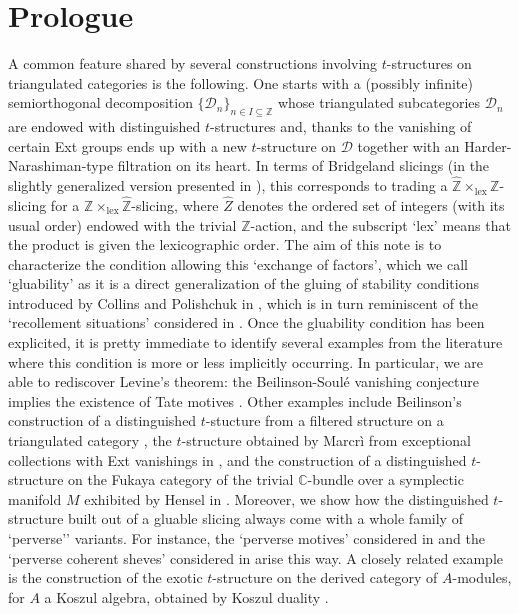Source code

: \documentclass{article}
\theoremstyle{definition}
\newcommand{\Z}{\mathbb{Z}}
\begin{document}
\section{Prologue}
A common feature shared by several constructions involving $t$-structures on triangulated categories is the following. One starts with a (possibly infinite) semiorthogonal decomposition $\{\mathscr{D}_n\}_{n\in I\subseteq \Z}$ whose triangulated subcategories $\mathscr{D}_n$ are endowed with distinguished $t$-structures and, thanks to the vanishing of certain Ext groups ends up with a new $t$-structure on $\mathscr{D}$ together with an Harder-Narashiman-type filtration on its heart. In terms of Bridgeland slicings (in the slightly generalized version presented in \cite{gkr,fosco}), this corresponds to trading a $\hat{\Z}\times_{\mathrm{lex}}\Z$-slicing for a ${\Z}\times_{\mathrm{lex}}\hat{\Z}$-slicing, where $\hat{Z}$ denotes the ordered set of integers (with its usual order) endowed with the trivial $\Z$-action, and the subscript `lex' means that the product is given the lexicographic order. The aim of this note is to characterize the condition allowing this `exchange of factors', which we call `gluability' {\color{red}as it is a direct generalization of the gluing of stability conditions introduced by Collins and Polishchuk in \cite{collins}, which is in turn} reminiscent of the `recollement situations' considered in \cite{bbd}. Once the gluability condition has been explicited, it is pretty immediate to identify several examples from the literature where this condition is more or less implicitly occurring. In particular, we are able to rediscover Levine's theorem: the Beilinson-Soul\'e vanishing conjecture implies the existence of Tate motives \cite{levine}. 
Other examples include Beilinson's construction of a distinguished $t$-stucture from a filtered structure on a triangulated category \cite{beil}, the $t$-structure obtained by Marcr\`i from exceptional collections with Ext vanishings in \cite{macri}, and the construction of a distinguished $t$-structure on the Fukaya category of the trivial $\mathbb{C}$-bundle over a symplectic manifold $M$ exhibited by Hensel in \cite{lagra}. Moreover, we show how the distinguished $t$-structure built out of a gluable slicing always come with a whole family of `perverse'' variants. For instance, the `perverse  motives' considered in \cite{permot} and the `perverse coherent sheves' considered in \cite{bezr} arise this way. A closely related example is the construction of the exotic $t$-structure on the derived category of $A$-modules, for $A$ a Koszul algebra, obtained by Koszul duality \cite{kosz}.
\end{document}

++++++++++

## Task statement
Restate the listing above word for word and skip each picture.

## Expected output
Source code

: \documentclass{article}
\theoremstyle{definition}
\newcommand{\Z}{\mathbb{Z}}
\begin{document}
\section{Prologue}
A common feature shared by several constructions involving $t$-structures on triangulated categories is the following. One starts with a (possibly infinite) semiorthogonal decomposition $\{\mathscr{D}_n\}_{n\in I\subseteq \Z}$ whose triangulated subcategories $\mathscr{D}_n$ are endowed with distinguished $t$-structures and, thanks to the vanishing of certain Ext groups ends up with a new $t$-structure on $\mathscr{D}$ together with an Harder-Narashiman-type filtration on its heart. In terms of Bridgeland slicings (in the slightly generalized version presented in \cite{gkr,fosco}), this corresponds to trading a $\hat{\Z}\times_{\mathrm{lex}}\Z$-slicing for a ${\Z}\times_{\mathrm{lex}}\hat{\Z}$-slicing, where $\hat{Z}$ denotes the ordered set of integers (with its usual order) endowed with the trivial $\Z$-action, and the subscript `lex' means that the product is given the lexicographic order. The aim of this note is to characterize the condition allowing this `exchange of factors', which we call `gluability' {\color{red}as it is a direct generalization of the gluing of stability conditions introduced by Collins and Polishchuk in \cite{collins}, which is in turn} reminiscent of the `recollement situations' considered in \cite{bbd}. Once the gluability condition has been explicited, it is pretty immediate to identify several examples from the literature where this condition is more or less implicitly occurring. In particular, we are able to rediscover Levine's theorem: the Beilinson-Soul\'e vanishing conjecture implies the existence of Tate motives \cite{levine}. 
Other examples include Beilinson's construction of a distinguished $t$-stucture from a filtered structure on a triangulated category \cite{beil}, the $t$-structure obtained by Marcr\`i from exceptional collections with Ext vanishings in \cite{macri}, and the construction of a distinguished $t$-structure on the Fukaya category of the trivial $\mathbb{C}$-bundle over a symplectic manifold $M$ exhibited by Hensel in \cite{lagra}. Moreover, we show how the distinguished $t$-structure built out of a gluable slicing always come with a whole family of `perverse'' variants. For instance, the `perverse  motives' considered in \cite{permot} and the `perverse coherent sheves' considered in \cite{bezr} arise this way. A closely related example is the construction of the exotic $t$-structure on the derived category of $A$-modules, for $A$ a Koszul algebra, obtained by Koszul duality \cite{kosz}.
\end{document}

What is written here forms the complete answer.